ヒューマン・ライツ・ウォッチの視点は、この法律は女性の命を救うために不可欠な保健サービスへのアクセスを意図的に拒否しており、したがって女性の生きる権利を保障するニカラグアの国際人権法上の義務と矛盾しているというものである。彼らの報告書は「Over Their Dead Bodies」と呼ばれている[10]。

References

  1. "Nicaraguan leader signs abortion law ." (20 November 2006). The Guardian. Retrieved 13 March 2008.
  2. United Nations Population Division. (2002). Abortion Policies: A Global Review. Retrieved 14 July 2006.
  3. "Nicaragua votes to ban abortions." (26 October 2006). BBC News. Retrieved October 29, 2006.
  4. "Ban on abortion OKd as expected." (October 27, 2006). Los Angeles Times. Retrieved 29 October 2006.
  5. "Nicaragua set to ban all abortions." (October 27, 2006). CBC News. Retrieved 29 October 2006.
  6. Miles, Nick. "Abortion ruling splits Nicaragua." (4 March 2003). BBC News. Retrieved 29 October 2006.
  7. "Nicaragua Shaken By Child's Abortion." (23 March 2003). CBS News. Retrieved 29 October 2006.
  8. "Nicaraguans Favour Abortion in Some Cases Archived January 28, 2007, at the Wayback Machine." (December 4, 2006). Angus Reid Global Monitor. Retrieved January 10, 2006.

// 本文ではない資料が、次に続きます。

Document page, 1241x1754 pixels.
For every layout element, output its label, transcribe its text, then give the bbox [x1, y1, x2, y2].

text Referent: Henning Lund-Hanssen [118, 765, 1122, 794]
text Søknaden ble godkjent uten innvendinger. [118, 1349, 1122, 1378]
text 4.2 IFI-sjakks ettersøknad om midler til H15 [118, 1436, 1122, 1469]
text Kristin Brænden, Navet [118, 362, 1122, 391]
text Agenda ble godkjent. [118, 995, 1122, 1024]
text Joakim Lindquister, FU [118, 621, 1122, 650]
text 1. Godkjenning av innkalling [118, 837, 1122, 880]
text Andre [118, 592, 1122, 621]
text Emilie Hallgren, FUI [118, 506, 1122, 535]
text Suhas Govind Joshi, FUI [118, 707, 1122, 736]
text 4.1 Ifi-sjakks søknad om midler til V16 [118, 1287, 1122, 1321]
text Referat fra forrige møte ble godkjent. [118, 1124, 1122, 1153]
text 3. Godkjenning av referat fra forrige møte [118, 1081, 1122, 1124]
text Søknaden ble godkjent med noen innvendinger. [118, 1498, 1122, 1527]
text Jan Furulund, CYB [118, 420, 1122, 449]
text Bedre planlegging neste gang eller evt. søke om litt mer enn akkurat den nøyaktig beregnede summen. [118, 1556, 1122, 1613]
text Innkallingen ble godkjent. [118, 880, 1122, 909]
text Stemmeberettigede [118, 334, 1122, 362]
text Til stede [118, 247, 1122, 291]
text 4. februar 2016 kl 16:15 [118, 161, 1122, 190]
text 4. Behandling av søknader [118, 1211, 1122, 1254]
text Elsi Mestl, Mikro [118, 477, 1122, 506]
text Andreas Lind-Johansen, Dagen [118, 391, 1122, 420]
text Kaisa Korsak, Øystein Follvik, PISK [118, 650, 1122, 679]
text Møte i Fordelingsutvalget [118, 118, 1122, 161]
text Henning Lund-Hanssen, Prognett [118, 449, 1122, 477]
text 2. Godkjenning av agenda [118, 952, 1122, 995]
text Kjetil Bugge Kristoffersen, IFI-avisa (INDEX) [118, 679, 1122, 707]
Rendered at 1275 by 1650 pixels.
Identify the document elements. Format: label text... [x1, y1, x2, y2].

  9. Khaleeli, Homa. "Killer Law." (8 October 2007). The Guardian Retrieved 11 February 2008.
  10. "Møllmann, Marianne". "Over Their Dead Bodies: Denial of Access to Emergency Obstetric Care and Therapeutic Abortion in Nicaragua (PDF). (2 October 2007). "Human Rights Watch, Volume 19, No. 2(B)." Retrieved 11 February 2008.